Following the same procedure after adding to embedded 1RDM the environment orbital that we had originally discarded (so as to have three particles)

$$\begin{equation}{\gamma }_{\text{emb}}^{\mathrm{t}\mathrm{a}\mathrm{r},\mathrm{t}\mathrm{o}\mathrm{t}}(j,i)={\boldsymbol{\gamma }}_{\text{emb}}^{\prime \mathrm{t}\mathrm{a}\mathrm{r}}(j,i)+{\phi }_{4}^{{\ast}B}(j){\phi }_{4}^{B}(i)\end{equation} \tag{ B.37 }$$

we obtain the same wrong fragment energy as in (B.36).

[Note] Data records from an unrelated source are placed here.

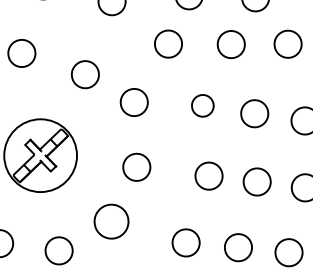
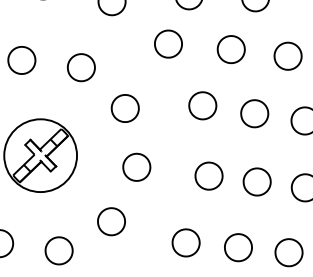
part at (287, 43) position: (287, 43) -> (287, 55)
part at (230, 44) position: (230, 44) -> (230, 49)
part at (21, 53) position: (21, 53) -> (21, 60)
part at (84, 74) position: (84, 74) -> (80, 67)
part at (133, 102) position: (133, 102) -> (124, 108)
part at (202, 105) size: 24x24 px -> 30x30 px
part at (111, 221) size: 37x37 px -> 29x30 px
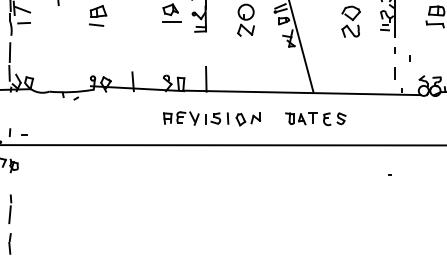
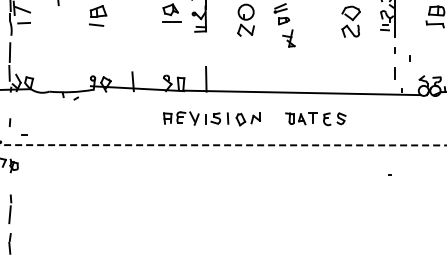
line at (301, 46): present -> none
line at (9, 132) position: (9, 132) -> (9, 122)
line at (223, 145): solid -> dashed
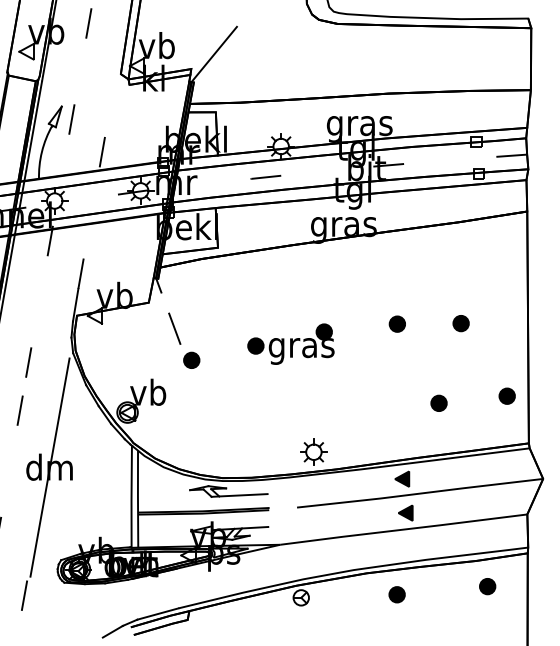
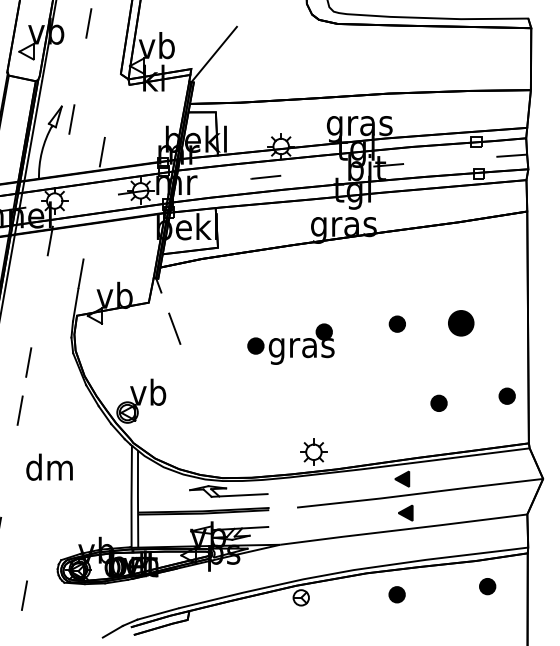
part at (460, 323) size: 18x18 px -> 27x27 px
part at (191, 359): present -> none
line at (49, 467): present -> none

The reason why we can construct such a 'bad' fixed point is that we can instead of the ground state of a target Hamiltonian (in our case the three lowest orbitals of the Hamiltonian of equation (B.25)) end up in an excited state (in our case a Slater determinant that excludes the lowest-energy orbitals ${\phi }_{1}^{\text{tar}}$). We can engineer that by defining an auxiliary system that has the same impurity 1RDM as the excited state and a CAS that excludes the ground state of the system (in our case the CAS of equations (B.13) to (B.16) is orthonormal to ${\phi }_{1}^{\text{tar}}\equiv {\varphi }_{3}^{B}$). We therefore see that by changing the eigenenergies of our auxiliary Hamiltonian in an almost arbitrary fashion as well as by choosing different eigenstates (yet still the CAS needs to be orthonormal to the lowest orbital ${\phi }_{1}^{\text{tar}}\equiv {\varphi }_{3}^{B}$) we can find even find many auxiliary systems that lead to this 'bad' fixed point. Moreover, we can of course generate other 'bad' fixed points by changing the excited state we target and construct the corresponding auxiliary systems.